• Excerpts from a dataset
————————

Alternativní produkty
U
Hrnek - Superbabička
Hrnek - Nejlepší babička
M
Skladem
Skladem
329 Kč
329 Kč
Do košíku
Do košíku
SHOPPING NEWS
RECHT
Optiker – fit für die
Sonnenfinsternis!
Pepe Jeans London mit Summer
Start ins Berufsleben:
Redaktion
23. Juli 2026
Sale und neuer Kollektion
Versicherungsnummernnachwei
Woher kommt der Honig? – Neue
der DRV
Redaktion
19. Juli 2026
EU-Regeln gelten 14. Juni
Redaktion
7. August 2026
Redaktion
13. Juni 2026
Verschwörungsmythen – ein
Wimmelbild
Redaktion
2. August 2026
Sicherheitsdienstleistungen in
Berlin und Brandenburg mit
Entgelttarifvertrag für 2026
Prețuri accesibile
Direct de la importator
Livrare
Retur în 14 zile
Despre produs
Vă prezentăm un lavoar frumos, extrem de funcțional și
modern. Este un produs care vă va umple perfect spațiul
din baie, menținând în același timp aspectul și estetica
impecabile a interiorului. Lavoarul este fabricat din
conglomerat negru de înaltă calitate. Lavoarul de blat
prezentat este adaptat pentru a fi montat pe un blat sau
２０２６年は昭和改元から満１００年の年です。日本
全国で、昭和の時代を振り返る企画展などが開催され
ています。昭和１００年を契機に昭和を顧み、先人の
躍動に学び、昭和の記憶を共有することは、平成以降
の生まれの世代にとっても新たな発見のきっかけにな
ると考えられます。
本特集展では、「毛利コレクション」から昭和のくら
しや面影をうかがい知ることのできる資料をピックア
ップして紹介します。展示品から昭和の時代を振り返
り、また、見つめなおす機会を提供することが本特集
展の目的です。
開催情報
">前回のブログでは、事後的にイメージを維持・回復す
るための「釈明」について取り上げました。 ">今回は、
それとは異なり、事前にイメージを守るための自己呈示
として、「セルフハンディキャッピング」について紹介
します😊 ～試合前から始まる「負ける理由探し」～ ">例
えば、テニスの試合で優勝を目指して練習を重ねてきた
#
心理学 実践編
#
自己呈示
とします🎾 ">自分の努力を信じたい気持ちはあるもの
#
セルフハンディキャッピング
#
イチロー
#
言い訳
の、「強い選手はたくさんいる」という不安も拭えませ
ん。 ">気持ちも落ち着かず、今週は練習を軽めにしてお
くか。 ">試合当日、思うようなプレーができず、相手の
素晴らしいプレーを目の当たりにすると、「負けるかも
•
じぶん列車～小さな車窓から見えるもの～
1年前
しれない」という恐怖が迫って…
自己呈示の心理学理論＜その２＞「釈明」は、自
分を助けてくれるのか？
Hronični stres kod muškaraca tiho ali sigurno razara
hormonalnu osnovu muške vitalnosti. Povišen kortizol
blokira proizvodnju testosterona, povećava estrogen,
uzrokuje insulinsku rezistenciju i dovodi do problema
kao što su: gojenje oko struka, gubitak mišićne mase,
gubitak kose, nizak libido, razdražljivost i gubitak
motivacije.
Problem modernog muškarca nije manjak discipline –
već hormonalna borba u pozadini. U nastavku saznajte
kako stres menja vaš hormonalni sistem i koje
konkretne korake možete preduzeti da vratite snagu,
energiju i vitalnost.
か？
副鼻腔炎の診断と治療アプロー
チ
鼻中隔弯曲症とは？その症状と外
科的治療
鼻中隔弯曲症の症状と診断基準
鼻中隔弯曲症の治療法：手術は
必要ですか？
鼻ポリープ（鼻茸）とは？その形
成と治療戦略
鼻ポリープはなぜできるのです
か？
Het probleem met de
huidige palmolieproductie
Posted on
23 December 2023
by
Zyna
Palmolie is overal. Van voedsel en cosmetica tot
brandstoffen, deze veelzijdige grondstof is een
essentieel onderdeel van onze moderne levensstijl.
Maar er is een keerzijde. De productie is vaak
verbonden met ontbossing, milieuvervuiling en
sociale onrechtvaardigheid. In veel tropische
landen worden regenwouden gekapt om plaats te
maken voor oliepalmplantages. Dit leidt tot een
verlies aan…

————————

• BRIEF
Reprint the entries above in full, exactly as they are.

• ANSWER AREA
Alternativní produkty
U
Hrnek - Superbabička
Hrnek - Nejlepší babička
M
Skladem
Skladem
329 Kč
329 Kč
Do košíku
Do košíku
SHOPPING NEWS
RECHT
Optiker – fit für die
Sonnenfinsternis!
Pepe Jeans London mit Summer
Start ins Berufsleben:
Redaktion
23. Juli 2026
Sale und neuer Kollektion
Versicherungsnummernnachwei
Woher kommt der Honig? – Neue
der DRV
Redaktion
19. Juli 2026
EU-Regeln gelten 14. Juni
Redaktion
7. August 2026
Redaktion
13. Juni 2026
Verschwörungsmythen – ein
Wimmelbild
Redaktion
2. August 2026
Sicherheitsdienstleistungen in
Berlin und Brandenburg mit
Entgelttarifvertrag für 2026
Prețuri accesibile
Direct de la importator
Livrare
Retur în 14 zile
Despre produs
Vă prezentăm un lavoar frumos, extrem de funcțional și
modern. Este un produs care vă va umple perfect spațiul
din baie, menținând în același timp aspectul și estetica
impecabile a interiorului. Lavoarul este fabricat din
conglomerat negru de înaltă calitate. Lavoarul de blat
prezentat este adaptat pentru a fi montat pe un blat sau
２０２６年は昭和改元から満１００年の年です。日本
全国で、昭和の時代を振り返る企画展などが開催され
ています。昭和１００年を契機に昭和を顧み、先人の
躍動に学び、昭和の記憶を共有することは、平成以降
の生まれの世代にとっても新たな発見のきっかけにな
ると考えられます。
本特集展では、「毛利コレクション」から昭和のくら
しや面影をうかがい知ることのできる資料をピックア
ップして紹介します。展示品から昭和の時代を振り返
り、また、見つめなおす機会を提供することが本特集
展の目的です。
開催情報
">前回のブログでは、事後的にイメージを維持・回復す
るための「釈明」について取り上げました。 ">今回は、
それとは異なり、事前にイメージを守るための自己呈示
として、「セルフハンディキャッピング」について紹介
します😊 ～試合前から始まる「負ける理由探し」～ ">例
えば、テニスの試合で優勝を目指して練習を重ねてきた
#
心理学 実践編
#
自己呈示
とします🎾 ">自分の努力を信じたい気持ちはあるもの
#
セルフハンディキャッピング
#
イチロー
#
言い訳
の、「強い選手はたくさんいる」という不安も拭えませ
ん。 ">気持ちも落ち着かず、今週は練習を軽めにしてお
くか。 ">試合当日、思うようなプレーができず、相手の
素晴らしいプレーを目の当たりにすると、「負けるかも
•
じぶん列車～小さな車窓から見えるもの～
1年前
しれない」という恐怖が迫って…
自己呈示の心理学理論＜その２＞「釈明」は、自
分を助けてくれるのか？
Hronični stres kod muškaraca tiho ali sigurno razara
hormonalnu osnovu muške vitalnosti. Povišen kortizol
blokira proizvodnju testosterona, povećava estrogen,
uzrokuje insulinsku rezistenciju i dovodi do problema
kao što su: gojenje oko struka, gubitak mišićne mase,
gubitak kose, nizak libido, razdražljivost i gubitak
motivacije.
Problem modernog muškarca nije manjak discipline –
već hormonalna borba u pozadini. U nastavku saznajte
kako stres menja vaš hormonalni sistem i koje
konkretne korake možete preduzeti da vratite snagu,
energiju i vitalnost.
か？
副鼻腔炎の診断と治療アプロー
チ
鼻中隔弯曲症とは？その症状と外
科的治療
鼻中隔弯曲症の症状と診断基準
鼻中隔弯曲症の治療法：手術は
必要ですか？
鼻ポリープ（鼻茸）とは？その形
成と治療戦略
鼻ポリープはなぜできるのです
か？
Het probleem met de
huidige palmolieproductie
Posted on
23 December 2023
by
Zyna
Palmolie is overal. Van voedsel en cosmetica tot
brandstoffen, deze veelzijdige grondstof is een
essentieel onderdeel van onze moderne levensstijl.
Maar er is een keerzijde. De productie is vaak
verbonden met ontbossing, milieuvervuiling en
sociale onrechtvaardigheid. In veel tropische
landen worden regenwouden gekapt om plaats te
maken voor oliepalmplantages. Dit leidt tot een
verlies aan…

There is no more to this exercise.